Mas o retorno de Ulisses é também o raconto da fidelidade amorosa de Penélope, encarnação de uma inteligência e de uma excelência femininas por vezes ambíguas; é igualmente a incursão do senhor nos campos de Ítaca, em um mundo rústico e pastoral; é ainda a busca de Telêmaco em uma geografia mais histórica, em Pilos, na corte exemplar do sábio Nestor, ou mesmo em Esparta onde Helena entrevê a heroização, nos Campos Elísios, de seu marido reencontrado. E a narração assumida por Ulisses inclui os “discursos enganosos”: relato fictício em que o herói coloca em cena aquilo que poderia ter sido seu retorno ao passar por uma Creta que, ao contrário das terras distantes abordadas em seu périplo de retorno, representa os valores mesmos da civilização.

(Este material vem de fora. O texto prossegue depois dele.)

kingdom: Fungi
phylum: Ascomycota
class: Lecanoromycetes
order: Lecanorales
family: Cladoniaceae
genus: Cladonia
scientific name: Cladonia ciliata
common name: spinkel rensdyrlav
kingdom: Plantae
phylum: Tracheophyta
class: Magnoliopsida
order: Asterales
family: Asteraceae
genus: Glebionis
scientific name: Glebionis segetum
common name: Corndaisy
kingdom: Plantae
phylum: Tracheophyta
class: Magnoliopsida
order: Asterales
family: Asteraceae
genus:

Mas o retorno de Ulisses é sobretudo a descoberta da sociedade utópica da Feácia. A ilha dedicada ao mar e suas rotas poderia corresponder geograficamente à atual Corfu se, muito antes das ilusões realistas alimentadas pela viagem e pelas fotografias de Victor Bérard, Estrabão já não tivesse afirmado o caráter poético da geografia homérica ou, mais exatamente, odisseica. Seja ela qual for, a sociedade dos heróis de nomes marinhos oferece um poder real de uma harmonia digna da idade do ouro, numa proximidade com os deuses que afasta os feácios dos imprevistos da mortalidade. É lá, na corte do hospitaleiro Alcínoo, que o aedo Demódoco ilustra para nós, numa surpreendente mise en abyme, o que poderia ser a recitação ritmada e musical da própria Odisseia, antes que Ulisses tome para si a tarefa de nos relatar suas aventuras, mas sem a inspiração da Musa, reservada ao poeta, que canta tudo de forma encantadora.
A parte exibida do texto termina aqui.